Most accountants are terrific people and do tremendous work for their clients. Some however are sloppy. Since dentists are the trusting souls that they are, they abdicate this part of their practice’s management and the recordkeeping proves to be difficult to understand. Ultimately this interferes with the buyer’s ability to convince a lender to front them several hundreds of thousands of dollars for the purchase. Doubt arises too about the ethics of the practice and what else may not be properly tracked.
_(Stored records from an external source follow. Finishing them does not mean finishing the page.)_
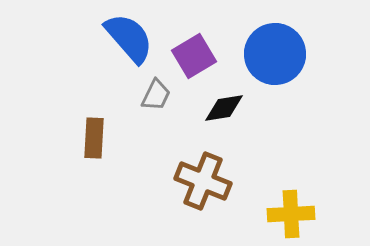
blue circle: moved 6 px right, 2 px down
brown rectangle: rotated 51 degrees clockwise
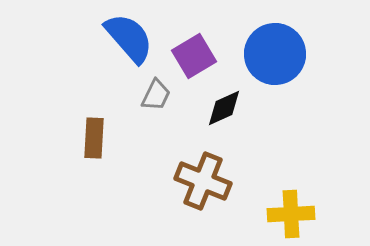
black diamond: rotated 15 degrees counterclockwise
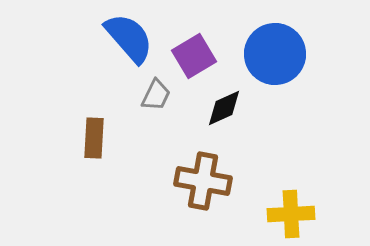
brown cross: rotated 12 degrees counterclockwise
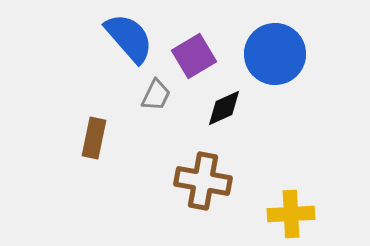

Questionable shifting of personal expenses may have saved a few dollars in taxes in prior years but now comes back to haunt the seller. Make sure your accounting and tax preparations are clean and understandable, requiring as little adjustment as possible to determine the true profitability of the practice. The buyer is already losing sleep over this transaction. Don’t give them another reason to worry.
And who can forget our attorney friends? Like the accountants, most are terrific folks, working in the best interest of their clients. We refuse to come to closing without all parties being appropriately represented by counsel. That being said, some have no idea what they are doing and may be responsible for a good deal to crash and burn. Just because a son, daughter, brother, wife, nephew, uncle, aunt is an attorney does not make them qualified to represent a dental practice buyer or seller any more than we would place multiple implants on a patient just because we’re dentists. Dental practice transitions are high trust transactions that involve a considerable amount of intangible value and cooperation. An attorney bent on “winning all the wins” and making sure the other party “loses all the losses” is a recipe for failure. Find an attorney with experience in dental practice sales and a reputation for getting deals done. The few dollars you save by having a friend or relative represent you could prove to be very painful.